Valuing variations retrospectively

Valuing the indirect impacts of change

JCT contracts treat claims for loss and expense separately from the valuation of variations. The contractor is only entitled to payment if direct loss and expense has been satisfactorily demonstrated and that no reimbursement would be made by a payment under any other contract provision. More information on this subject can be obtained from the RICS guidance note Ascertaining loss and expense, 1st edition.

There is no separate process in the NEC3 for valuing what the JCT categorises as 'loss and expense'. NEC3 requires the assessment of compensation events to include any delay to the works (if any) and the impact on defined cost associated with any delay (clause 62.2), within a single assessment. Therefore, contractor’s quotations must include all direct and consequential impacts associated with the compensation event, including any additional supervision or other time related costs.

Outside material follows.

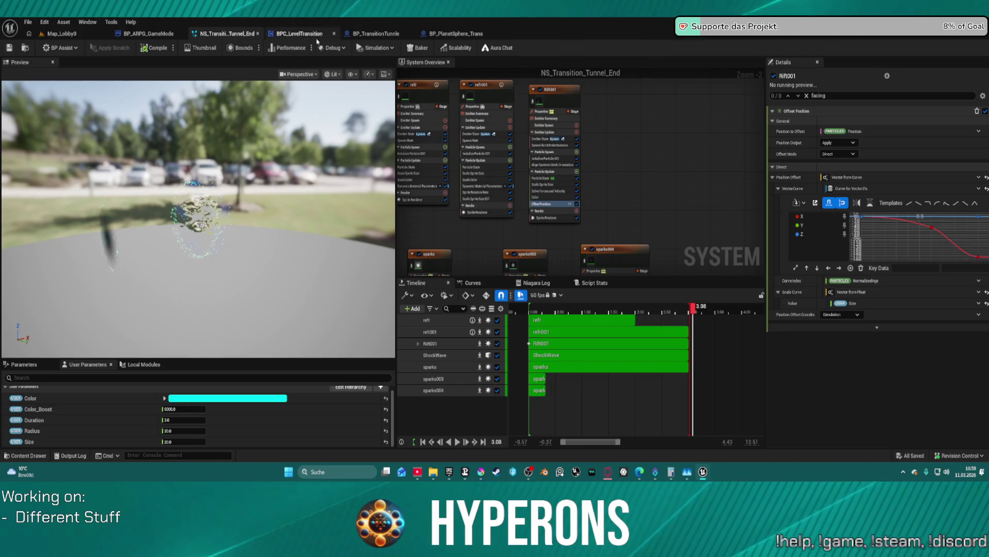
click(392, 34)
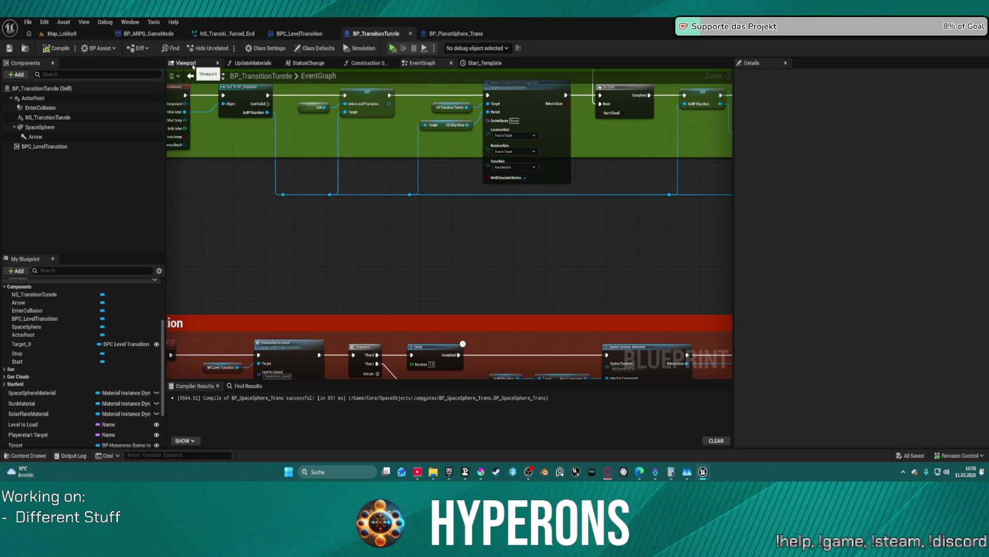
Pan the EventGraph through the Entering zone, Handle Ship State Change and Attach Component To Component nodes.
scroll(368, 189, down, 3)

NEC recognises that forecasting impacts not yet encountered needs to reflect any change in the contractor’s exposure to risk. It, therefore, allows the assessment to include 'risk allowances for cost and time' but only for those risks which are contractor’s risks and only where there is 'a significant chance' of those risks occurring (clause 63.6). Clearly where the assessment includes elements of works which have already been completed the impacts should be capable of being assessed without the need to allow for risk.

Exactly how a 'risk allowance' is to be assessed and agreed is not specified. The NEC3 guidance notes state that the amount included for risk should reflect the way risk allowances were allowed in the original tender. The guidance goes on to advise that the risk allowance is greater when the work is uncertain and there is a high chance of the contractor’s risk happening, and vice versa, the allowance is least ‘when the uncertainties are small and when the work is to be done by resources already on site whose output rates can be predicted relatively accurately’.

Where the project manager decides the effects of a compensation event are too uncertain to be forecast reasonably he or she states assumptions that remove that uncertainty. The assessment is then based on these assumptions (clause 61.6). Should any of the assumptions stated by the project manager prove to be incorrect a subsequent compensation event arises.

The contractor may state his or her own assumptions within the quotation but these are never the subject of further compensation event(s). This principle applies equally to cost and delay and is embodied in clause 65.2, which states that ‘the assessment of a compensation event is not revised if a forecast on which it is based is shown by later recorded information to have been wrong’. They can, however, be helpful to the project manager in understanding particular elements of the quotation making his acceptance more likely.

NEC contains an implied obligation on the contractor to mitigate the employer’s loss arising from compensation events, when in clause 63.7 it states that compensation events are assessed on the basis that the contractor reacts competently and promptly to the compensation event and that any defined cost and time due to the event are reasonably incurred. This acts as an incentive on the contractor to control the cost and time impacts to a minimum by allowing the project manager to ignore impacts that should not have been incurred in his or her assessment of compensation events.